> _TASK TO CARRY OUT_: Only the lines from the one with "GitHubのOAuthログイン画面の用意, due: Dec 23 -> Dec 19" through the last line of the data below are to be duplicated, exactly and without pictures.

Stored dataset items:

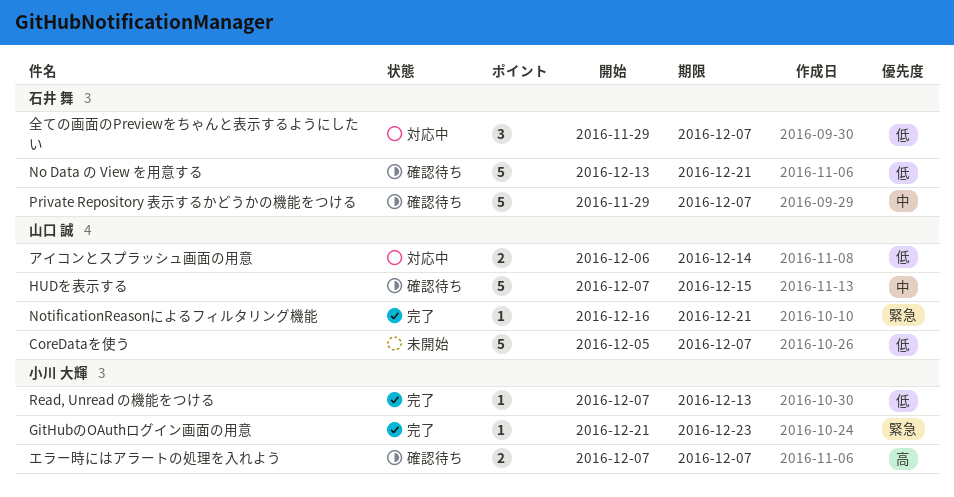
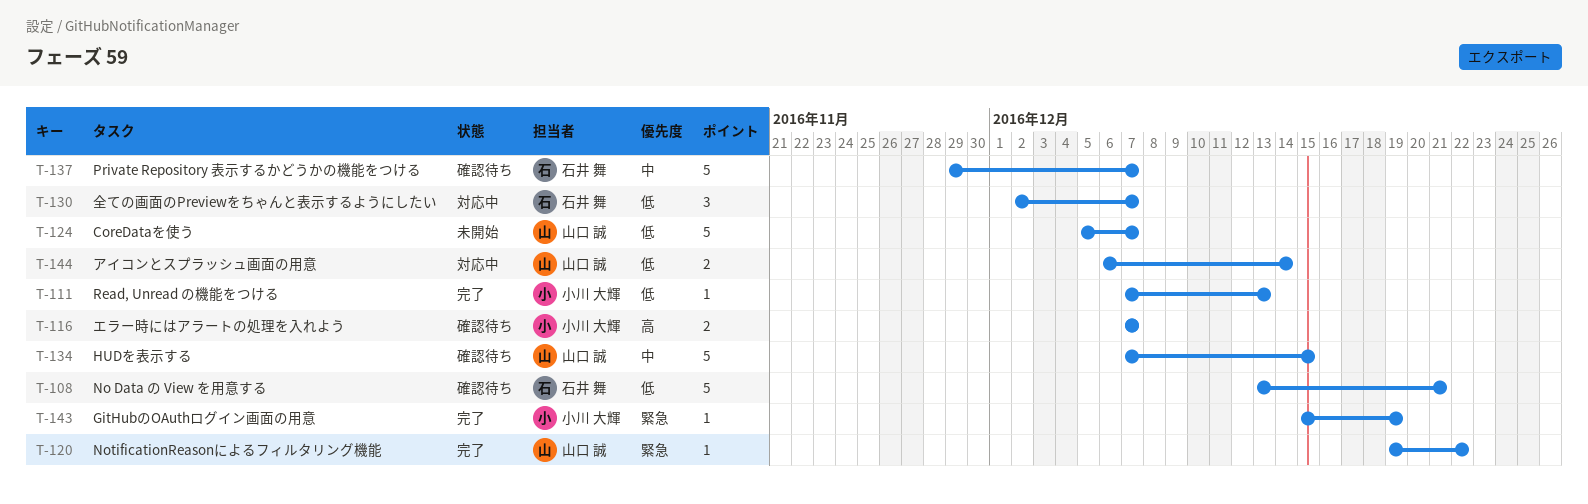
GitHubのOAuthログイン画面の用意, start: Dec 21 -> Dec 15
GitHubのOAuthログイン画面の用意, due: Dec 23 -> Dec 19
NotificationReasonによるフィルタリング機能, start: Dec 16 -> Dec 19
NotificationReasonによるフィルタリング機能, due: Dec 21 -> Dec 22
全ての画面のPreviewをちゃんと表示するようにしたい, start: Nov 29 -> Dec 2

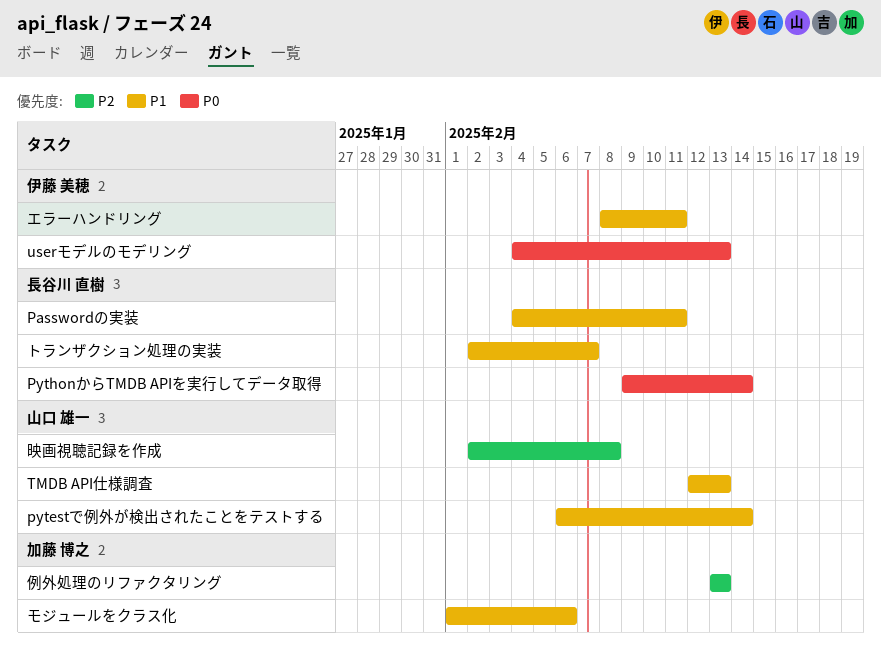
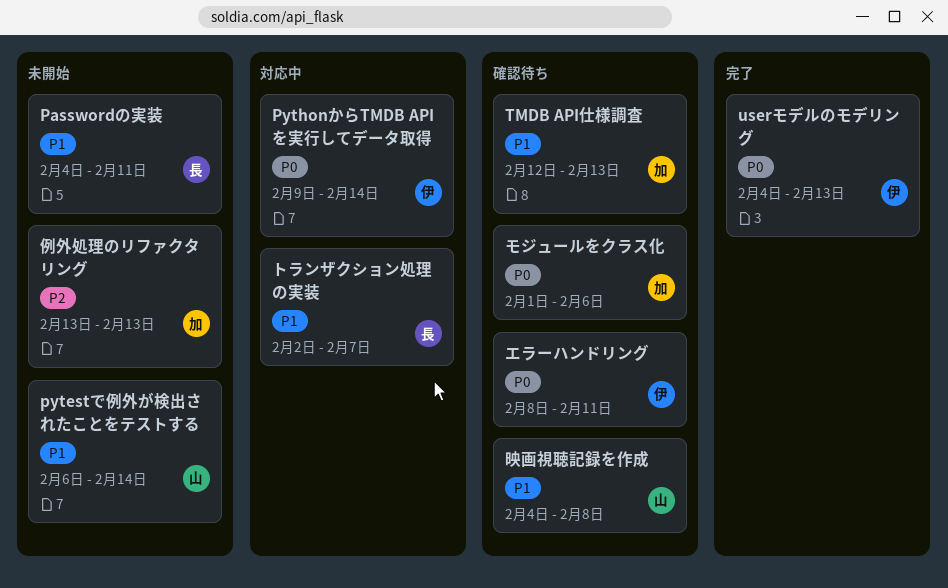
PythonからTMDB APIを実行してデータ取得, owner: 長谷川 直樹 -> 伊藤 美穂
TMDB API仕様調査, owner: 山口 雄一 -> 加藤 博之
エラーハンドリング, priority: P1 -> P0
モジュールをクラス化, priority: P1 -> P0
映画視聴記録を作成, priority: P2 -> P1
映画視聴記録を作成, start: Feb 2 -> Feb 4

> _RESULT OF THE EXERCISE_:
GitHubのOAuthログイン画面の用意, due: Dec 23 -> Dec 19
NotificationReasonによるフィルタリング機能, start: Dec 16 -> Dec 19
NotificationReasonによるフィルタリング機能, due: Dec 21 -> Dec 22
全ての画面のPreviewをちゃんと表示するようにしたい, start: Nov 29 -> Dec 2

PythonからTMDB APIを実行してデータ取得, owner: 長谷川 直樹 -> 伊藤 美穂
TMDB API仕様調査, owner: 山口 雄一 -> 加藤 博之
エラーハンドリング, priority: P1 -> P0
モジュールをクラス化, priority: P1 -> P0
映画視聴記録を作成, priority: P2 -> P1
映画視聴記録を作成, start: Feb 2 -> Feb 4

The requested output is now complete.